A rational industry would distribute the journalists and share the platform.
Whether it’s Google or someone else, the idea is right: Newspapers should concentrate on what the are supposed to do and stop trying to differentiate themselves with technology.
Part of the problem is institutional ego. Newspapers have long thought they are — in your head, hear Dana Carvey as SNL’s Church Lady saying this — special. When publishing systems arrived in the ’70s, papers wasted millions of dollars each specing and sometimes building their own customized systems, refusing to admit that what they did — typing, hooking graphs, fitting heads — was no different from any other paper. After I left the Chicago Tribune in the late ’70s, they created a one-of-a-kind CMS that was such a disaster the company dispatched its own vaunted Task Force investigative journalists to probe the failure.

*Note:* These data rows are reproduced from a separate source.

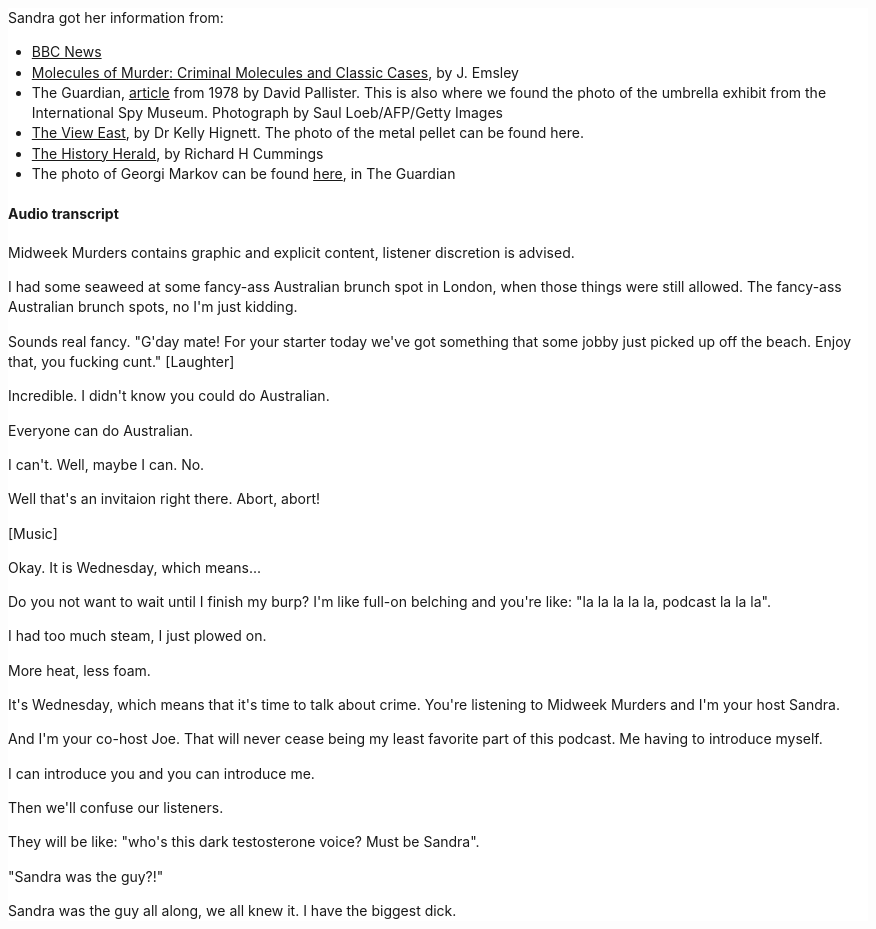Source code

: Sandra got her information from:

* [BBC News](https://www.bbc.co.uk/news/av/magazine-37376130)
* [](https://aboutforensics.co.uk/georgi-markov/)[Molecules of Murder: Criminal Molecules and Classic Cases](https://aboutforensics.co.uk/georgi-markov/), by J. Emsley
* The Guardian, [article](https://www.theguardian.com/world/from-the-archive-blog/2020/sep/09/georgi-markov-killed-poisoned-umbrella-london-1978) from 1978 by David Pallister. This is also where we found the photo of the umbrella exhibit from the International Spy Museum. Photograph by Saul Loeb/AFP/Getty Images
* [The View East](https://thevieweast.wordpress.com/tag/vladimir-kostov/), by Dr Kelly Hignett. The photo of the metal pellet can be found here. 
* [The History Herald](https://thehistoryherald.com/articles/european-history/cold-war-history/finding-francesco-gullino-aka-agent-piccadilly/), by Richard H Cummings
* The photo of Georgi Markov can be found [here](https://www.theguardian.com/world/2018/mar/06/poisoned-umbrellas-and-polonium-russian-linked-uk-deaths), in The Guardian

#### Audio transcript

Midweek Murders contains graphic and explicit content, listener discretion is advised.

I had some seaweed at some fancy-ass Australian brunch spot in London, when those things were still allowed. The fancy-ass Australian brunch spots, no I'm just kidding. 

Sounds real fancy. "G'day mate! For your starter today we've got something that some jobby just picked up off the beach. Enjoy that, you fucking cunt." \[Laughter]

Incredible. I didn't know you could do Australian. 

Everyone can do Australian.

I can't. Well, maybe I can. No. 

Well that's an invitaion right there. Abort, abort!

\[Music]

Okay. It is Wednesday, which means...

Do you not want to wait until I finish my burp? I'm like full-on belching and you're like: "la la la la la, podcast la la la". 

I had too much steam, I just plowed on. 

More heat, less foam.

It's Wednesday, which means that it's time to talk about crime. You're listening to Midweek Murders and I'm your host Sandra. 

And I'm your co-host Joe. That will never cease being my least favorite part of this podcast. Me having to introduce myself. 

I can introduce you and you can introduce me. 

Then we'll confuse our listeners.

They will be like: "who's this dark testosterone voice? Must be Sandra". 

"Sandra was the guy?!" 

Sandra was the guy all along, we all knew it. I have the biggest dick.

So take the advice, papers: Get out of the manufacturing and distribution and technology businesses as soon as possible. Turn off the press. Outsource the computers. Outsource the copyediting to India or to the readers. Collaborate with the reporting public. And then ask what you really are. The answer matters dearly.
And a note to others — Google, the AP, et al: There is an opportunity here to be the platform for news. Takers?
(You’ll be seeing a lot of posts like this as I gear up for the New Business Models for News conference at CUNY in the fall. Please keep the great conversation going.)
: LATER: Via a Jay Rosen tweet, I see this post by David Sullivan lamenting newspapers’ logistical roots: “But newspapers are essentially a logistics business that happens to employ journalists. That’s why newspapers didn’t invent Google.”
: LATER STILL: Adrian Monck fears that we’re setting up journalists as merely suppliers and then — as he knows from the TV biz — that becomes a business of controlling costs. I didn’t express it well enough then. In this view, Google would not run the site; the paper would run the site and still control the content, advertising, brand, and relationships. Google would just be the backshop, the infrastructure.
Others fret about ad revenue. Same point: Newspapers now outsource some of their sales: national to networks, classifieds to Monster or Yahoo or Cars.com, online to various other networks — and Google. Whoever sells the ads, there’s always a cost of sale — commission to sales person or salary. So there’s really no difference. The ads go on the newspaper’s site and the newspaper gets the profit from that. Note also that newspaper ad sales teams are a problem; they don’t know how to sell online (I still think they could be taught but in most places of which I’m aware, that hasn’t happened yet) and they are accustomed to managing lists of existing business rather than drumming up new business. So outsourcing could be an improvement.
: I’m causing confusion aplenty. James Joyner frets about getting rid of print. I’m not saying they have to. I’m saying they should get out of the printing business.